Now, at the age of 21, although my mind may no longer be imprisoned by numbers and anxieties, I am still to an extent living in the mindset of the 11 year old I was before my mental illnesses set in. My friends may be moving out of home, getting married, having children and starting “proper” employment but I am nowhere near ready to leave the comfort of my parent’s home and begin life on my own.
Shame remains a dominant aspect of my life. I feel so far behind the maturity levels of my peers; I may know how much a packet of Polo mints cost but I have only just learned how to use the washing machine and still call upon my mum to show me how to work the iron without burning my favourite clothing items to cinders. My family call it a lack of common sense but I call it a lack of being in the common world in the first place. After all, they say that knowledge is a sum of experience and you cannot expect to learn from experiences you were never a part of.

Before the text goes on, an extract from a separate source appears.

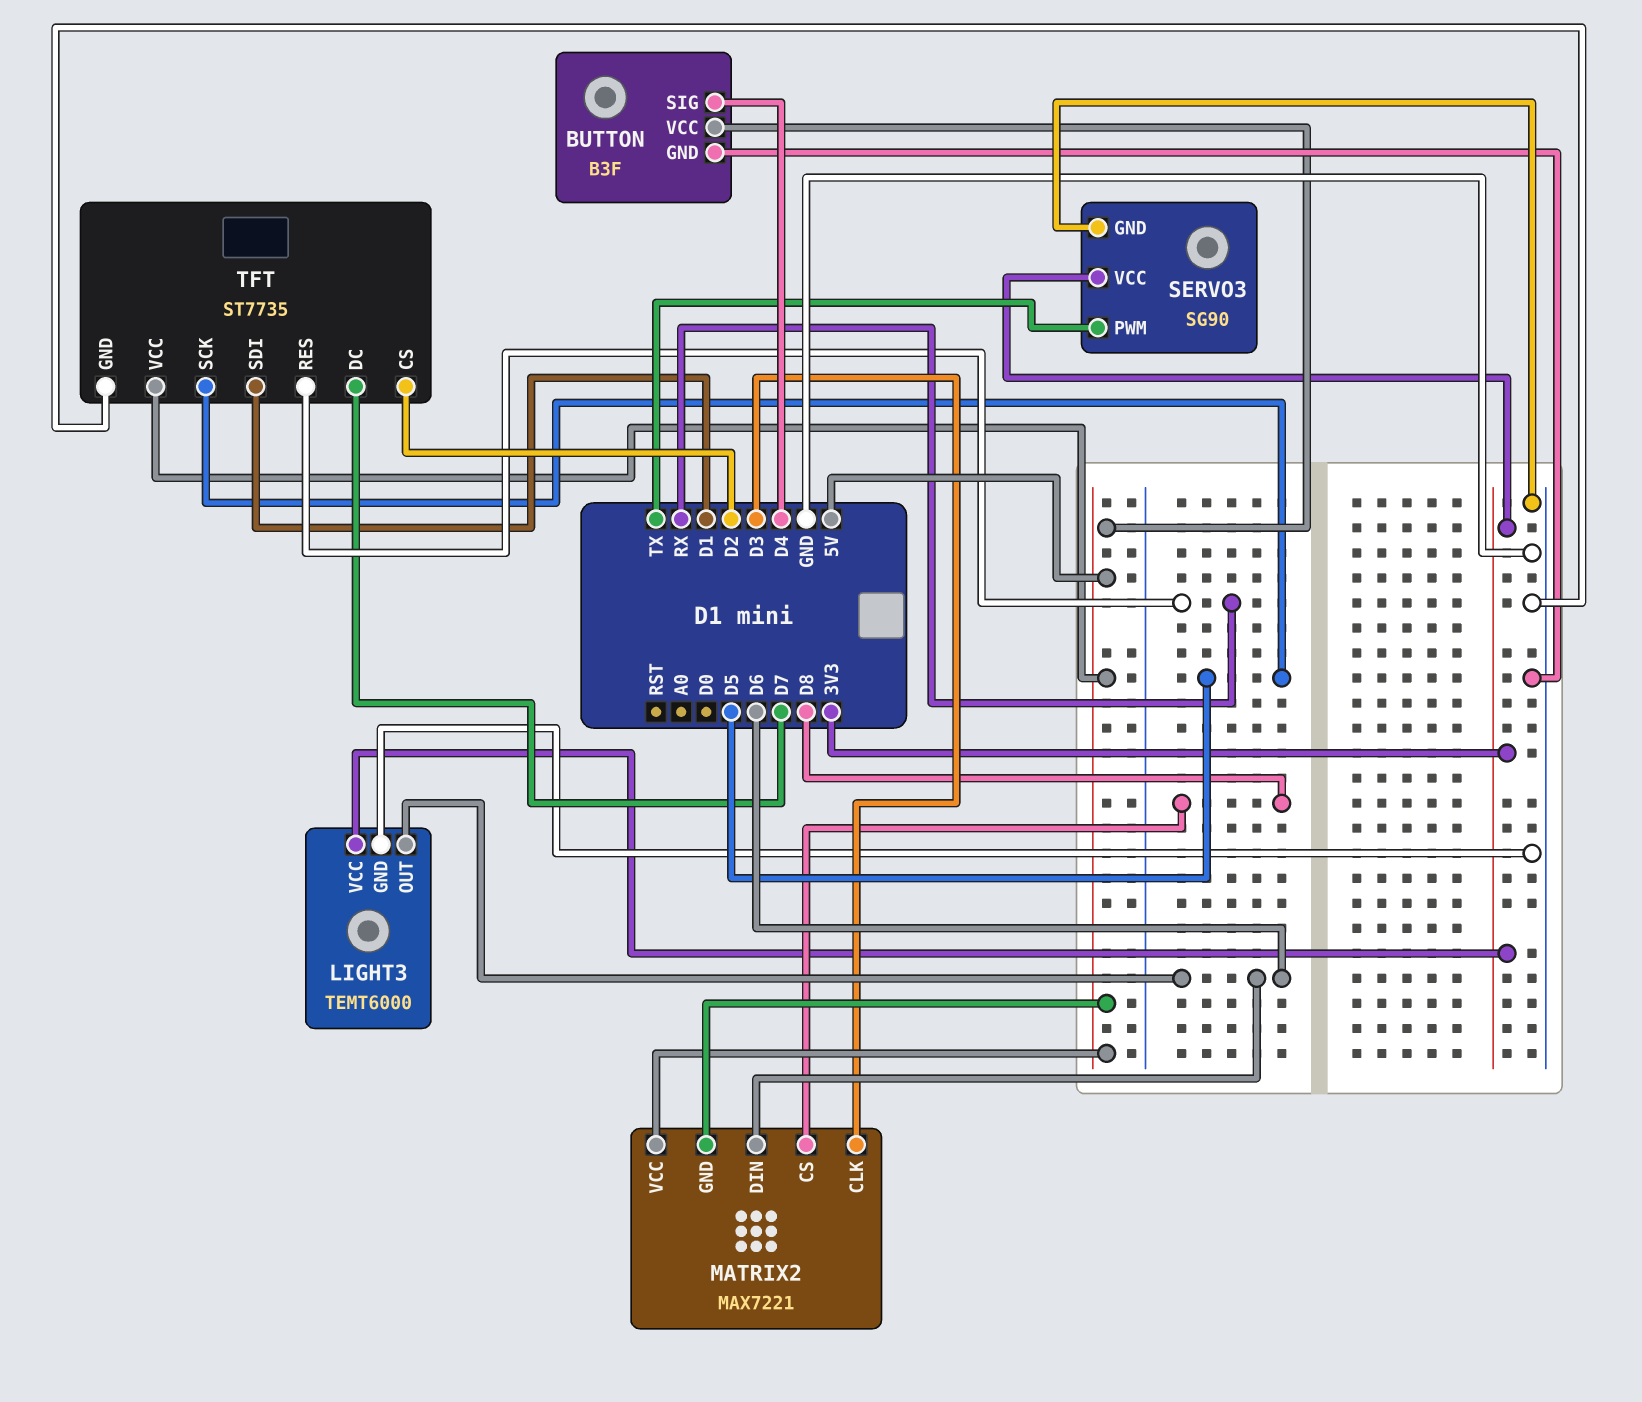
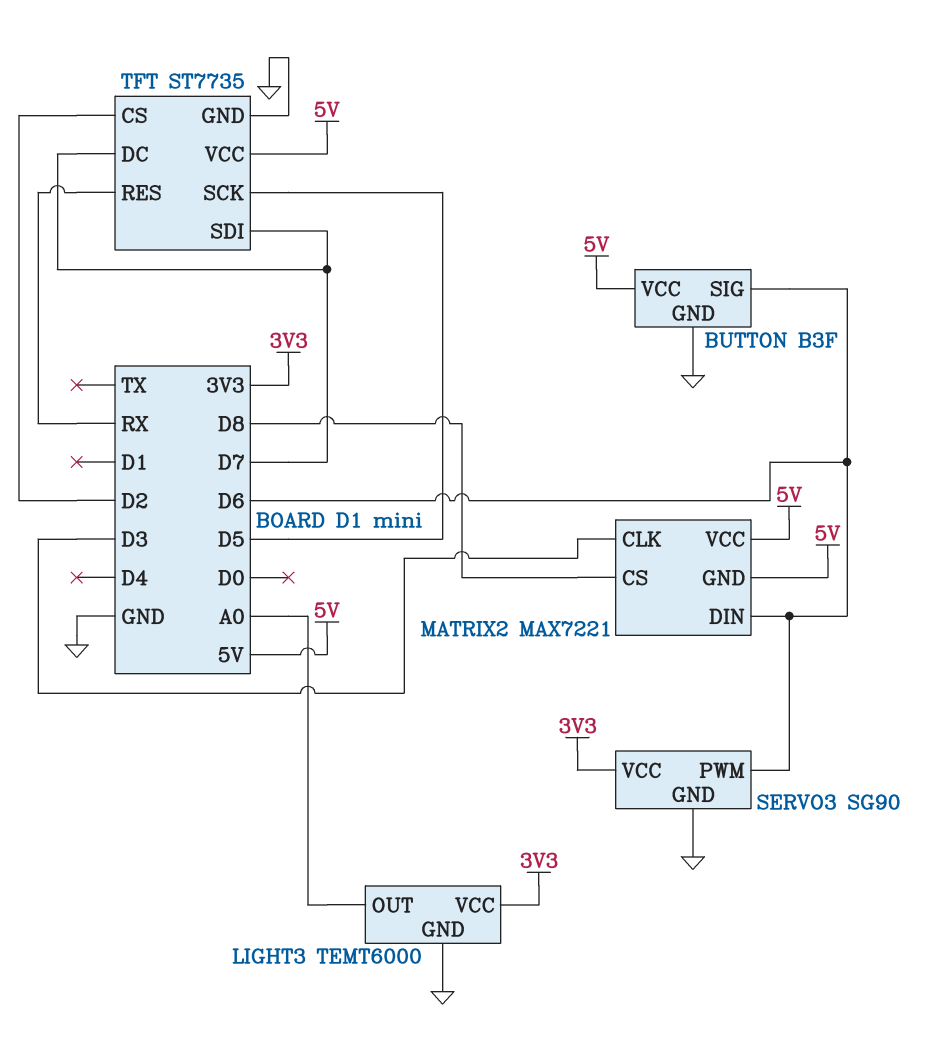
BUTTON pin SIG: D4 -> D6
LIGHT3 pin OUT: D6 -> A0
SERVO3 pin PWM: TX -> D6
TFT pin SDI: D1 -> D7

I may in most senses be behind those my age, but in other senses I am so far ahead. Although my basic understanding of the mechanics of the world are still missing, I have developed a level of empathy that is beyond my years. I may not understand mortgages but I understand what it is like to feel emotional pain so intense that life no longer feels worth living and it is an understanding of that which I’m told makes me valuable when it comes to the job I work in.
Yet I continue to learn, mature and remain grateful for the unconditional support of those around me in achieving the impossible task of “picking up where I left off”.